Caserta ( Graziana Iadicicco) – Il 15 aprile 2026 alle 17, negli appartamenti della regina alla Reggia di Caserta sarà presentato un nuovo volume fotografico “ID” dell’artista e fotografo Antonio Biasiucci. Nativo di Dragoni (Caserta), attualmente insegna “Fotografia come linguaggio artistico” all’Accademia di Belle Arti di Foggia e di Napoli. Ha ottenuto importanti riconoscimenti, ad Arles, a Londra e Biasiucci è stato invitato fra gli artisti del Padiglione Italia alla Biennale di Venezia del 2015. Si tratta dunque di un artista internazionale, infatti molte sue opere fanno parte della collezione permanente di musei e istituzioni, in Italia e all’estero, per esempio in Francia, ma anche in Messico addirittura.

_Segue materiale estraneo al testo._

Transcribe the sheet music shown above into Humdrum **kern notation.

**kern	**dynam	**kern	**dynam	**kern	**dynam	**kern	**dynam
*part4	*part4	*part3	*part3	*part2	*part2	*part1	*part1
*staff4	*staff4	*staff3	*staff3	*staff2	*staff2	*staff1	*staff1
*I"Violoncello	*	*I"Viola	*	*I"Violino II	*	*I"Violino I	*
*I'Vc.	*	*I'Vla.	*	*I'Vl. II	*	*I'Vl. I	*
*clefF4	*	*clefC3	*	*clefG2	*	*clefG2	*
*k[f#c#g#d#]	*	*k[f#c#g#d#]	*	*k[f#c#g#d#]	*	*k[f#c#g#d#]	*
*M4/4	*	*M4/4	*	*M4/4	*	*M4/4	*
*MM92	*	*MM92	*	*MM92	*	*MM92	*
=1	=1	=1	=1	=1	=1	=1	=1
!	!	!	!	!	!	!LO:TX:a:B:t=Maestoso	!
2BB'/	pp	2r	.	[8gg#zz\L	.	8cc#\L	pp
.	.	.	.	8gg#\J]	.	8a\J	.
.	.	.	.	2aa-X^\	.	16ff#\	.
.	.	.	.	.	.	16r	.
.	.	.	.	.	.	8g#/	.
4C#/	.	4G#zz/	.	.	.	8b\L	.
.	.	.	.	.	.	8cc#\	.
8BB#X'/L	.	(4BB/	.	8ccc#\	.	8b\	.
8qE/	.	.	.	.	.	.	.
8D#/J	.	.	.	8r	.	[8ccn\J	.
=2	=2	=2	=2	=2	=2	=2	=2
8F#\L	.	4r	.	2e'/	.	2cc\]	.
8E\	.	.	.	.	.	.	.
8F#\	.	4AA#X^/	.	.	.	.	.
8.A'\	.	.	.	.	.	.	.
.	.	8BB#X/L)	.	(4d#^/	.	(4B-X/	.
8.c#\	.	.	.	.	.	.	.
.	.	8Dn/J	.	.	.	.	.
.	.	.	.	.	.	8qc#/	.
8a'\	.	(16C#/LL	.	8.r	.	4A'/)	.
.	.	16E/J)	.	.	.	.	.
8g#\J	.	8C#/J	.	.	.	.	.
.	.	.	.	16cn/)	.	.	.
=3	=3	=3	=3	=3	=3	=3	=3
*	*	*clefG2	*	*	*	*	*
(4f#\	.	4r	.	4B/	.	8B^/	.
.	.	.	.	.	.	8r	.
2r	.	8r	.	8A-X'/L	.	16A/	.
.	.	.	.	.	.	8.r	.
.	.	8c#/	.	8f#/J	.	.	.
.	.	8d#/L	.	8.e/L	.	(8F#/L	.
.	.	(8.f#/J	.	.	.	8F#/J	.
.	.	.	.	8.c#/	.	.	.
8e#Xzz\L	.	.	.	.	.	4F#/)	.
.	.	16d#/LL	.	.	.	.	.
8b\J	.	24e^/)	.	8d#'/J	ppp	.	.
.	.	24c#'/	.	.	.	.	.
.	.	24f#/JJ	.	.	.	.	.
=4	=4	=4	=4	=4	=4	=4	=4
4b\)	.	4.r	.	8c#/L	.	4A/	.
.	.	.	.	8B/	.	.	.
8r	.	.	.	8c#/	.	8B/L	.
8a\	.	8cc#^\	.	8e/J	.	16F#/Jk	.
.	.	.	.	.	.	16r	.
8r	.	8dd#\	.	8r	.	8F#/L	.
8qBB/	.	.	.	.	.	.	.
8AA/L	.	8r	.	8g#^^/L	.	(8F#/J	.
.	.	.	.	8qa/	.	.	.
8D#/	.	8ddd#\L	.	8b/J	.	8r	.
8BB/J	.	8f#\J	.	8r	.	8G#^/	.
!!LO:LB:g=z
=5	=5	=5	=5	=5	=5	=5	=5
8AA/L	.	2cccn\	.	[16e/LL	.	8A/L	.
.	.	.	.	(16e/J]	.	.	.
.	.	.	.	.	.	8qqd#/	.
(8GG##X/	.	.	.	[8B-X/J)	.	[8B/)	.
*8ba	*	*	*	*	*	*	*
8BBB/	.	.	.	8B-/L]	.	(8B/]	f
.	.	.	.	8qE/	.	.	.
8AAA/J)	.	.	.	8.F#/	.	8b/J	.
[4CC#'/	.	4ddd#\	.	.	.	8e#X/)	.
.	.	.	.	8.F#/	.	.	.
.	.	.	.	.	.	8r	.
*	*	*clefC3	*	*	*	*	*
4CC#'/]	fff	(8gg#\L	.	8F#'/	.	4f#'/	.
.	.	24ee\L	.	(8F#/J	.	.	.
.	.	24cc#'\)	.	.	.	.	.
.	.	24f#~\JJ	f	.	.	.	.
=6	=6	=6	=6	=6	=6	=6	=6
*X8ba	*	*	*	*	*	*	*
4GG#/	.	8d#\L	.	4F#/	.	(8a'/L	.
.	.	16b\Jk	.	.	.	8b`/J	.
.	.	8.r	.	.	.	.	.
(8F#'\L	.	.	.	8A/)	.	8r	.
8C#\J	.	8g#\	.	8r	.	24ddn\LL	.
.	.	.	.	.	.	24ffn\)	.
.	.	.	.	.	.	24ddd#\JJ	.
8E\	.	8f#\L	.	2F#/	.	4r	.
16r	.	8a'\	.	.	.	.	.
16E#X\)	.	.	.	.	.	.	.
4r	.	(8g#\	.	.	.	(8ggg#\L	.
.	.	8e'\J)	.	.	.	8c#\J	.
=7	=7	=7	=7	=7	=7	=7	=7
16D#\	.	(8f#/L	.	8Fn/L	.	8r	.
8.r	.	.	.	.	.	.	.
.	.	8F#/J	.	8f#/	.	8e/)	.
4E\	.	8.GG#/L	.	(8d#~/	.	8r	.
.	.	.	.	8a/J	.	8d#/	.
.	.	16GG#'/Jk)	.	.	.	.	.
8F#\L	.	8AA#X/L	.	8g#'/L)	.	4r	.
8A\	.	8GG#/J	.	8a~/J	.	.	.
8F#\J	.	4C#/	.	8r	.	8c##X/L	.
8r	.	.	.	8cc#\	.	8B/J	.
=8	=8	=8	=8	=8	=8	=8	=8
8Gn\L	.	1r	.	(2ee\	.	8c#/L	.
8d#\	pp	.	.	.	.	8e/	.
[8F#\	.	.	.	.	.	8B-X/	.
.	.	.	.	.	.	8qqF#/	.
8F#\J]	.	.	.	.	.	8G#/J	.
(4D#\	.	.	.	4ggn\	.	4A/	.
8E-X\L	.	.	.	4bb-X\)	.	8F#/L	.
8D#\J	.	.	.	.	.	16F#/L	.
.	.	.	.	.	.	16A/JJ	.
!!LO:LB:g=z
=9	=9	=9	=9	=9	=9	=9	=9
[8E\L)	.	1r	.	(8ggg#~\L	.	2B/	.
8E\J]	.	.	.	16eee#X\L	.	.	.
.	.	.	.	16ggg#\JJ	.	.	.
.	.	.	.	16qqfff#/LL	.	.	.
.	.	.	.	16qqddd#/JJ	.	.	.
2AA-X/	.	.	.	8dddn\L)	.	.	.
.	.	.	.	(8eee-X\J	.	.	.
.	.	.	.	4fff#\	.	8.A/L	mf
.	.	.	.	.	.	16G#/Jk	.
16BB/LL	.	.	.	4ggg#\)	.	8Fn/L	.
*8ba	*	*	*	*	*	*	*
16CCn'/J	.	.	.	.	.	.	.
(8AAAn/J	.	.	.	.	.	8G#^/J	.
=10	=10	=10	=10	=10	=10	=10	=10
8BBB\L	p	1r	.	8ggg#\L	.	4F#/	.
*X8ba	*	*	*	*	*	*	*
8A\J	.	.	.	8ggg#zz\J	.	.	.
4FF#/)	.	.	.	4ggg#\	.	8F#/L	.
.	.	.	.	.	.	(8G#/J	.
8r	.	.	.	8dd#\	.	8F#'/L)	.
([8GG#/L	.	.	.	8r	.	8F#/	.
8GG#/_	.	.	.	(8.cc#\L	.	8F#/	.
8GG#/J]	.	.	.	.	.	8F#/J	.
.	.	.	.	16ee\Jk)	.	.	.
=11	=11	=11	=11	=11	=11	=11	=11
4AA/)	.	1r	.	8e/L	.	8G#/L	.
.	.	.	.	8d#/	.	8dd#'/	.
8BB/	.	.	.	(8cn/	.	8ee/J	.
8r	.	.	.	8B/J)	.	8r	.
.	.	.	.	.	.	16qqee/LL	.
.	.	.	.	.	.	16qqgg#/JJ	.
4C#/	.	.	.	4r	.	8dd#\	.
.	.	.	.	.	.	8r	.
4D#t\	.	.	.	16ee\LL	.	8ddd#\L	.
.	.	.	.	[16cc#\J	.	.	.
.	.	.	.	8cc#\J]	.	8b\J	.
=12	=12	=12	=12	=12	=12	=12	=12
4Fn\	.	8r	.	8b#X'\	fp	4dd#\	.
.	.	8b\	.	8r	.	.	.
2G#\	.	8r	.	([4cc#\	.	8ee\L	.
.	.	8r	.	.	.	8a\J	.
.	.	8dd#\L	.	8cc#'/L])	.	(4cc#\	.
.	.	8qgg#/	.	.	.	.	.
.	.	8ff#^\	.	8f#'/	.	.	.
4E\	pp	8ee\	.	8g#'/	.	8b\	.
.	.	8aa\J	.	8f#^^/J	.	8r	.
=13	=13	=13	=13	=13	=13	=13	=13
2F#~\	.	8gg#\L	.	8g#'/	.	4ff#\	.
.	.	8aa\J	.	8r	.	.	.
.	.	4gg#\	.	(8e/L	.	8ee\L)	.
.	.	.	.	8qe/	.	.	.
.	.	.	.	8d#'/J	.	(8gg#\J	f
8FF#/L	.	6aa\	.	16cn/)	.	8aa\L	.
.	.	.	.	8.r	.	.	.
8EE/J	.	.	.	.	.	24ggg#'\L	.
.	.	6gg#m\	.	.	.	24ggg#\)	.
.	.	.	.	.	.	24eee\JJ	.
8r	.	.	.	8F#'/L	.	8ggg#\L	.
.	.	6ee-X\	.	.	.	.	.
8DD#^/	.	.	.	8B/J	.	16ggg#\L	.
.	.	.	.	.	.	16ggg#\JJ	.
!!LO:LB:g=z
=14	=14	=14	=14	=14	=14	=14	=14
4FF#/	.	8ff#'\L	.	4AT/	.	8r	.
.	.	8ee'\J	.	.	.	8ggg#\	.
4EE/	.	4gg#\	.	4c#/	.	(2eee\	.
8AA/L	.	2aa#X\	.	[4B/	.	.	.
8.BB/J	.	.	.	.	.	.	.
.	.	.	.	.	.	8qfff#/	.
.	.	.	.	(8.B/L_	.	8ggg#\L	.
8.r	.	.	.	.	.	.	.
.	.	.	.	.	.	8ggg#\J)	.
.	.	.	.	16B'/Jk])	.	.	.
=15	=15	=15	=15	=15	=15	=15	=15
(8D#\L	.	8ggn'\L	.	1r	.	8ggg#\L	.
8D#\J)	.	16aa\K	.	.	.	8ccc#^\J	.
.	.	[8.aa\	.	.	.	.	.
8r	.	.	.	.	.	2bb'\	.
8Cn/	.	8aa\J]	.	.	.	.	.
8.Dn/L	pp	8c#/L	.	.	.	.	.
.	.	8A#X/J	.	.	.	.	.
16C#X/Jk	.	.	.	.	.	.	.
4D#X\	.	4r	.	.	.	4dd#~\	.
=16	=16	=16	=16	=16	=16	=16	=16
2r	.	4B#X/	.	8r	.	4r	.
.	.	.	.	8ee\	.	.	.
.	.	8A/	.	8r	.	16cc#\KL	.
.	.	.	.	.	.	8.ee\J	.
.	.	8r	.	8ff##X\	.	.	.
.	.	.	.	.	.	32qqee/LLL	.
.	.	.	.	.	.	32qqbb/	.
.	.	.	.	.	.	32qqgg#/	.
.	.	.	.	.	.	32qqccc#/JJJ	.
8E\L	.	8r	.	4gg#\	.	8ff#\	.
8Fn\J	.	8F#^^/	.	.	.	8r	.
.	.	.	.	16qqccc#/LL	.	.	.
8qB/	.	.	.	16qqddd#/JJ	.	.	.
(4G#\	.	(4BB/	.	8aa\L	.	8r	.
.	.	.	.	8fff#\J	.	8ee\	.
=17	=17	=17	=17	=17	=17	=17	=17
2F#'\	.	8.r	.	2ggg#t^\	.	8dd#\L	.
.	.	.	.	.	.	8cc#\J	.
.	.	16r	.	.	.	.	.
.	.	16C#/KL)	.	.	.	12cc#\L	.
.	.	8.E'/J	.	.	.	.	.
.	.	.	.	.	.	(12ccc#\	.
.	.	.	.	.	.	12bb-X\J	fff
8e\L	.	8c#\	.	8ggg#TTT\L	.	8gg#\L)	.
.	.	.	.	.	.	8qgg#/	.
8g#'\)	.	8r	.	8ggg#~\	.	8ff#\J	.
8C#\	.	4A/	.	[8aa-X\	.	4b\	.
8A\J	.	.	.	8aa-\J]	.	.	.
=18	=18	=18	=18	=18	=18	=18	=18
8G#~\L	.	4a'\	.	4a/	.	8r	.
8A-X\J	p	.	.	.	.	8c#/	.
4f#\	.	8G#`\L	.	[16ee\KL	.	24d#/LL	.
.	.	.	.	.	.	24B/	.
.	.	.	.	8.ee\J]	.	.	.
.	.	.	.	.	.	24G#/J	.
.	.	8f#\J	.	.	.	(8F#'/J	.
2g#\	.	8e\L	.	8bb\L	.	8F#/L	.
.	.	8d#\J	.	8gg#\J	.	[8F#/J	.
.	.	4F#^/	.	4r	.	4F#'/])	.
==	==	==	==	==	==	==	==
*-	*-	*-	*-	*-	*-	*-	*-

L’iniziativa del 15 aprile si terrà in occasione della Giornata Mondiale dell’Arte, istituita dall’Unesco nel 2019 per sostenere lo sviluppo, la diffusione e la pubblica fruizione dell’arte. Interverranno alla presentazione nomi autorevoli del mondo della cultura e dell’arte: la direttrice della Reggia di Caserta, Tiziana Maffei; il fotografo/artista Antonio Biasiucci; il direttore dell’Accademia di Belle Arti di Napoli, Giuseppe Gaeta; il presidente della Fondazione Orizzonti, Giuseppe Menniti e modererà l’incontro il giornalista e critico d’arte Enzo Battarra.
Il volume ID rappresenta un viaggio viscerale nel cuore della Real Colonia di San Leucio, dove la fotografia smette di essere documento per farsi storia e memoria. La pubblicazione celebra magistralmente i 250 anni dalla fondazione della Colonia, offrendo una nuova prospettiva che cancella le secolari stratificazioni del tempo sull’utopia realizzata dai re Ferdinando IV di Borbone e Maria Carolina d’Asburgo perché diventasse un vero e proprio laboratorio di innovazione culturale ed economica per l’intero territorio. La Reggia di Caserta, oggi Istituto del Ministero della Cultura, insieme al Real Belvedere di San Leucio e all’Acquedotto Carolino (siti Unesco), attraverso il Piano di Gestione (PdG) hanno l’arduo compito di evidenziare il valore dell’eredità culturale attraverso l’identificazione, lo studio e la lettura dei siti artistici. Il lavoro fotografico di Biasiucci enfatizza questo patrimonio, ne offre una interpretazione che valorizzi la complessità e le potenzialità del sito leuciano, al fine di esaltarne l’eccezionale valore universale a livello nazionale e internazionale.
«In “ID” il fotografo non si limita a ritrarre la storia; egli ne evoca le forme latenti. Attraverso il suo obiettivo, i telai, gli ingranaggi metallici e i rocchetti del torcitoio abbandonano la loro natura meccanica per diventare protagonisti di una narrazione sospesa. Nel bianco e nero dei suoi scatti la luce non è solo un elemento illuminante, ma un narratore silenzioso che rivela dettagli nascosti nell’ombra. Il lavoro di Biasiucci si concentra sulla materia della Real Colonia, facendo riaffiorare i volti delle donne e gli strumenti del lavoro serico come tracce di un’identità mai perduta».
La pubblicazione di “ID” celebra la storia e la gloria passata confermando come l’arte contemporanea possa essere considerata a buon diritto una chiave di lettura del presente e tutto ciò esercita ancora un’attrazione, talora addirittura un fascino, anche sulle più giovani generazioni.